** Opening PASSAGE FOR REVIEW block **

Longest Common Substring | Recursion → Memoization → Tabulation → Space Optimization

A common mistake is confusing Longest Common Subsequence with Longest Common Substring.

Subsequence → characters can skip.
Substring → characters must be continuous.

In this problem, we need the Longest Common Substring.

Practice Leetcode : https://leetcode.com/problems/maximum-length-of-repeated-subarray/submissions/1983173785/

Problem Statement

Given two strings s1 and s2, return the length of their longest common substring.

Example:


Input:
s1 = "abcjklp"`
s2 = "acjkp"

Output: 3

Explanation:
Longest common substring = "cjk"

  1. Recursive Solution(Brute Force)
    Idea:

At every (i, j):

If characters match → continue substring count.

** Closing PASSAGE FOR REVIEW block **

→ **CHECK YOUR UNDERSTANDING**:
1. According to the longest common substring post, how does a subsequence differ from a substring?
2. Extend the longest common substring post by writing what comes after its last line.

** Opening DATASET EXCERPTS block **

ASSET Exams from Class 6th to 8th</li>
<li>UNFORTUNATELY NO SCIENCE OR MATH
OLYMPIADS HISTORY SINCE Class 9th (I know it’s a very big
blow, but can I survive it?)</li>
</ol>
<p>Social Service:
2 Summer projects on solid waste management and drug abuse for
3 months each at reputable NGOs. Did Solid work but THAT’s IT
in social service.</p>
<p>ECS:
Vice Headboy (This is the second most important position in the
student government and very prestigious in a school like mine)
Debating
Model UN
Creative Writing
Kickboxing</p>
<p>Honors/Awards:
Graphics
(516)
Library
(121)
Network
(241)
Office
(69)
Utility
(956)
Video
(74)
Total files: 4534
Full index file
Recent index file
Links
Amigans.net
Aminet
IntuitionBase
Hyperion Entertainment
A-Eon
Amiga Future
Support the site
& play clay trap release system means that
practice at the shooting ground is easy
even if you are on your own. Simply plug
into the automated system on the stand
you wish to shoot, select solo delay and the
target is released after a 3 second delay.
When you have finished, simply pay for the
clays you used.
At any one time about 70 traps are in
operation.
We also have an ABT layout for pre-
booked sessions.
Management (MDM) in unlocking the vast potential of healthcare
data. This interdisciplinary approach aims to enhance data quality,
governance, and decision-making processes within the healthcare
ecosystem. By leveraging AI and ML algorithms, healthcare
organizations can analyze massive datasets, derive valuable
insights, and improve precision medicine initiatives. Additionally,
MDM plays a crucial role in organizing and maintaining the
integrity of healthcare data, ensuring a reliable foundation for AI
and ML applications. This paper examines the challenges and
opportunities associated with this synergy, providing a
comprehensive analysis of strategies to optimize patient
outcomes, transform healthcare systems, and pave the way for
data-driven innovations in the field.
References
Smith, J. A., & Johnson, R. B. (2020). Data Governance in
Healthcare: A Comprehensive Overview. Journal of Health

** Closing DATASET EXCERPTS block **

→ **ANSWER LIST**:
1. In a subsequence characters can skip, while in a substring they must be continuous.

2.
Else reset count = 0.
Also explore skipping one char from either string.


class Solution {
    public int longCommSubstr(String s1, String s2) {
        return solve(s1, s2, s1.length(), s2.length(), 0);
    }

    int solve(String s1, String s2, int i, int j, int count) {
        if (i == 0 || j == 0) return count;

        int same = count;
        if (s1.charAt(i - 1) == s2.charAt(j - 1)) {
            same = solve(s1, s2, i - 1, j - 1, count + 1);
        }

        int skip1 = solve(s1, s2, i - 1, j, 0);
        int skip2 = solve(s1, s2, i, j - 1, 0);

        return Math.max(same, Math.max(skip1, skip2));
    }
}

Time Complexity:
O(3^(n+m)) (very slow)


2.Memoization(Top Down DP)

We memoize states (i, j, count).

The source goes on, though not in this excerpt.